■ **Goal of the exercise**
Identify every line in the entries below that contains the string "National", and copy each of those lines. Treat uppercase and lowercase letters as different.

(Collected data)

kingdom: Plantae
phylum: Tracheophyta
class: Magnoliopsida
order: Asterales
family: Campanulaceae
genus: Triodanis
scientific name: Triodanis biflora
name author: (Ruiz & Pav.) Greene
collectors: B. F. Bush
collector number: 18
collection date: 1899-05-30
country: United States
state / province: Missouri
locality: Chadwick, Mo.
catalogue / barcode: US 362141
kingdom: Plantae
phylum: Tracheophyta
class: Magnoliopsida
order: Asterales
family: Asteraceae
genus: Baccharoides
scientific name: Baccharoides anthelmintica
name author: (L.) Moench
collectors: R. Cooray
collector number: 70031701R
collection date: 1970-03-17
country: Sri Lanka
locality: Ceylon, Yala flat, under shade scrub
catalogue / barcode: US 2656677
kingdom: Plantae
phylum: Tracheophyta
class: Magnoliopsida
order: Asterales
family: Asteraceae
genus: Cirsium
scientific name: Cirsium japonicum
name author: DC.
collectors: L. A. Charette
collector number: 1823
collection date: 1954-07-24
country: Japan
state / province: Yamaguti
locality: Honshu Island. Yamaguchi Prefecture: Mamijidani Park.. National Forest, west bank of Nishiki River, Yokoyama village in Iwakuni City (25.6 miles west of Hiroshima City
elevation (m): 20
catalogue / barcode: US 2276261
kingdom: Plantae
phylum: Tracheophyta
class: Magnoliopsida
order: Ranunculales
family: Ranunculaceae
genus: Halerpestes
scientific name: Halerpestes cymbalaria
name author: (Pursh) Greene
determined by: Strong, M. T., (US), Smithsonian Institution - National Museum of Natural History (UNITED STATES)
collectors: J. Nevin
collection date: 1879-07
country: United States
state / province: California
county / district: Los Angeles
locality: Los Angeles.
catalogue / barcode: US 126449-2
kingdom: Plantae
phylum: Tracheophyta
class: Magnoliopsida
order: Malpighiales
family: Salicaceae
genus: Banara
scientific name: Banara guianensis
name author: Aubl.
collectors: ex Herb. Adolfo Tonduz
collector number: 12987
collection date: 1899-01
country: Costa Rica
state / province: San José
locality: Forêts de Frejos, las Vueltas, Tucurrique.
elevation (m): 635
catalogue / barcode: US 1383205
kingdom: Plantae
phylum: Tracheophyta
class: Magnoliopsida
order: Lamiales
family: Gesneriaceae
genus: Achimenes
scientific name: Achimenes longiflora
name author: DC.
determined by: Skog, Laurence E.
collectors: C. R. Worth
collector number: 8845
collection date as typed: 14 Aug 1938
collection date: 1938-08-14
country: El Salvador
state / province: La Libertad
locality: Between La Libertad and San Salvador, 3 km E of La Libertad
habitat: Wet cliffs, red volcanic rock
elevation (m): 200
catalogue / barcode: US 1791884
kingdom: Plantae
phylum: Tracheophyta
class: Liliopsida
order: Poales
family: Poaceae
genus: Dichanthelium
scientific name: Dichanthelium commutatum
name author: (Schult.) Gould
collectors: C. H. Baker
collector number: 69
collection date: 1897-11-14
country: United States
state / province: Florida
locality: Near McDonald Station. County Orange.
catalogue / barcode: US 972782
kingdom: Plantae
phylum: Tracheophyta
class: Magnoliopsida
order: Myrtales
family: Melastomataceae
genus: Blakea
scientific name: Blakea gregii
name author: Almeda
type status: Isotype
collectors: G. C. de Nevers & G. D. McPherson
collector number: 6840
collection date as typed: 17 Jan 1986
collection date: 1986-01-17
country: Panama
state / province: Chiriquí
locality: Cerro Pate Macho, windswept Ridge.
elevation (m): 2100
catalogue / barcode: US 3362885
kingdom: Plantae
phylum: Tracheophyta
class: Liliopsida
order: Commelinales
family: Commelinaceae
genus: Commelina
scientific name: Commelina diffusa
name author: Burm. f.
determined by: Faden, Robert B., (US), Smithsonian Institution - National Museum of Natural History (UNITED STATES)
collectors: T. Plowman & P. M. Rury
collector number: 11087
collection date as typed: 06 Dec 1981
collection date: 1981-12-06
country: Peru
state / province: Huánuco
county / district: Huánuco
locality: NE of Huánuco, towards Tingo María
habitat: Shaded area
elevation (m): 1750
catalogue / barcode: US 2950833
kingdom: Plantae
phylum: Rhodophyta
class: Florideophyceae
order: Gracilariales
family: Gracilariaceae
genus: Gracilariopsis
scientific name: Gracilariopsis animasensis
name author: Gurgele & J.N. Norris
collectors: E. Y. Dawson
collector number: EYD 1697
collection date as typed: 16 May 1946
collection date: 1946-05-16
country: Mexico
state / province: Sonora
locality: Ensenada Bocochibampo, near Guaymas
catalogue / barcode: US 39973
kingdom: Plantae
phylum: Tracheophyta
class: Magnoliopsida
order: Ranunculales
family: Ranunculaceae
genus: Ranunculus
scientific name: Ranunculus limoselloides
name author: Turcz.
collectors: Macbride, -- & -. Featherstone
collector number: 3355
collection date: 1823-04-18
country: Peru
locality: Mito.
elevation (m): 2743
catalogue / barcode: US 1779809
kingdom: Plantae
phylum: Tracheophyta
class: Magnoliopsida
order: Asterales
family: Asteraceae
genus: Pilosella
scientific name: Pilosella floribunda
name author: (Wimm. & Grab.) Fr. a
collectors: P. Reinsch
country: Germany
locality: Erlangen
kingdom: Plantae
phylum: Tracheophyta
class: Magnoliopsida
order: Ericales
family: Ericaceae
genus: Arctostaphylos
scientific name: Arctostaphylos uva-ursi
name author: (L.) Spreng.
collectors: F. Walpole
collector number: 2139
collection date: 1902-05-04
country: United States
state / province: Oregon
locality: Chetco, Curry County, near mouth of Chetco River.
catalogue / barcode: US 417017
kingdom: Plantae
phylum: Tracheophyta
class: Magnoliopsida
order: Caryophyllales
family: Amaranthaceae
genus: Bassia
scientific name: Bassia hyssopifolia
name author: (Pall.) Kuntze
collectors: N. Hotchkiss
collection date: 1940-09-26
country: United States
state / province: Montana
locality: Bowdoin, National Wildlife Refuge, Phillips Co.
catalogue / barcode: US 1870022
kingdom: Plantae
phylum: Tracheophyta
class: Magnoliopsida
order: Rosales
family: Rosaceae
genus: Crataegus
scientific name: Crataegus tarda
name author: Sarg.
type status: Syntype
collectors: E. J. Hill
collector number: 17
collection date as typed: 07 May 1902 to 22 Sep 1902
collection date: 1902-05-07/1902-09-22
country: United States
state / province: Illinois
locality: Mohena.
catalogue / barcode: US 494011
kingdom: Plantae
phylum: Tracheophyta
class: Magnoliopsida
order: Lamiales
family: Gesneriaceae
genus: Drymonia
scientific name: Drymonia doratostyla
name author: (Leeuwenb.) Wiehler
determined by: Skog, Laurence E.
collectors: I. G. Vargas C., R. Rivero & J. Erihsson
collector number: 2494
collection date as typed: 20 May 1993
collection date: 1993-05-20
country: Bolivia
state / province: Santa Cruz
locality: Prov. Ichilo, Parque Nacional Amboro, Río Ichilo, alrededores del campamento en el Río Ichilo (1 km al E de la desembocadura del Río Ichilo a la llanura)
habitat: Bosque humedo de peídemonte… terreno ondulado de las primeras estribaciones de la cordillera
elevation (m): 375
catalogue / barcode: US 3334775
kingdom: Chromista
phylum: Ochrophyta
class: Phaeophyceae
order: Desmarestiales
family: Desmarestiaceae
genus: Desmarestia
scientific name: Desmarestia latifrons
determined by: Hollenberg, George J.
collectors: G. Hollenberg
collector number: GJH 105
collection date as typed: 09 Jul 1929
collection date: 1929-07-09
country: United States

■ **The reply**
locality: Honshu Island. Yamaguchi Prefecture: Mamijidani Park.. National Forest, west bank of Nishiki River, Yokoyama village in Iwakuni City (25.6 miles west of Hiroshima City
determined by: Strong, M. T., (US), Smithsonian Institution - National Museum of Natural History (UNITED STATES)
determined by: Faden, Robert B., (US), Smithsonian Institution - National Museum of Natural History (UNITED STATES)
locality: Bowdoin, National Wildlife Refuge, Phillips Co.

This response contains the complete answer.